[DATA SHOWN]:
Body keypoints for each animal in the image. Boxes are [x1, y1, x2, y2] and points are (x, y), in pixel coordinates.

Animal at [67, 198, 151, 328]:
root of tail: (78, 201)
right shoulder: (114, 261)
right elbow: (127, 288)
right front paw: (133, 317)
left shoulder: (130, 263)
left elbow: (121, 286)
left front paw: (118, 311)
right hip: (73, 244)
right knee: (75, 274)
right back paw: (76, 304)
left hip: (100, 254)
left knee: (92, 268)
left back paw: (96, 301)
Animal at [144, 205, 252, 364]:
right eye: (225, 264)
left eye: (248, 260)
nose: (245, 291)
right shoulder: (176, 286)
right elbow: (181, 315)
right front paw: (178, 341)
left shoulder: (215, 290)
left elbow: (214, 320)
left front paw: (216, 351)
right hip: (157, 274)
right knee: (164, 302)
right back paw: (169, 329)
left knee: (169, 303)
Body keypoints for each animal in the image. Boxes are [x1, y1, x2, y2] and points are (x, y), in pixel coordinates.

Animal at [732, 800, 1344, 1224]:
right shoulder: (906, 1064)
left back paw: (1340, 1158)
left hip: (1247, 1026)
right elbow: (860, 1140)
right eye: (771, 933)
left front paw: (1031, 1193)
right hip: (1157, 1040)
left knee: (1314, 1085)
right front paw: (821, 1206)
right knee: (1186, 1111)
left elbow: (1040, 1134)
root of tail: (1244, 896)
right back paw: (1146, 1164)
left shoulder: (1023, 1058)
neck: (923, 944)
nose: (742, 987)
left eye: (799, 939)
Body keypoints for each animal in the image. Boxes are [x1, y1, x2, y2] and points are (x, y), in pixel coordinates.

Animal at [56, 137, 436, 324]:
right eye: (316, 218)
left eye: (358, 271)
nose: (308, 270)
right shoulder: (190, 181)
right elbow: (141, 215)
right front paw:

[ABOUT THIS EXERCISE]: Reproduce the listing above exactly, but only from its first line through the line holding "right front paw: (178, 341)"; both of those lines are included.

[PROBLEM SOLUTION]:
Body keypoints for each animal in the image. Boxes are [x1, y1, x2, y2] and points are (x, y), in pixel coordinates.

Animal at [67, 198, 151, 328]:
root of tail: (78, 201)
right shoulder: (114, 261)
right elbow: (127, 288)
right front paw: (133, 317)
left shoulder: (130, 263)
left elbow: (121, 286)
left front paw: (118, 311)
right hip: (73, 244)
right knee: (75, 274)
right back paw: (76, 304)
left hip: (100, 254)
left knee: (92, 268)
left back paw: (96, 301)
Animal at [144, 205, 252, 364]:
right eye: (225, 264)
left eye: (248, 260)
nose: (245, 291)
right shoulder: (176, 286)
right elbow: (181, 315)
right front paw: (178, 341)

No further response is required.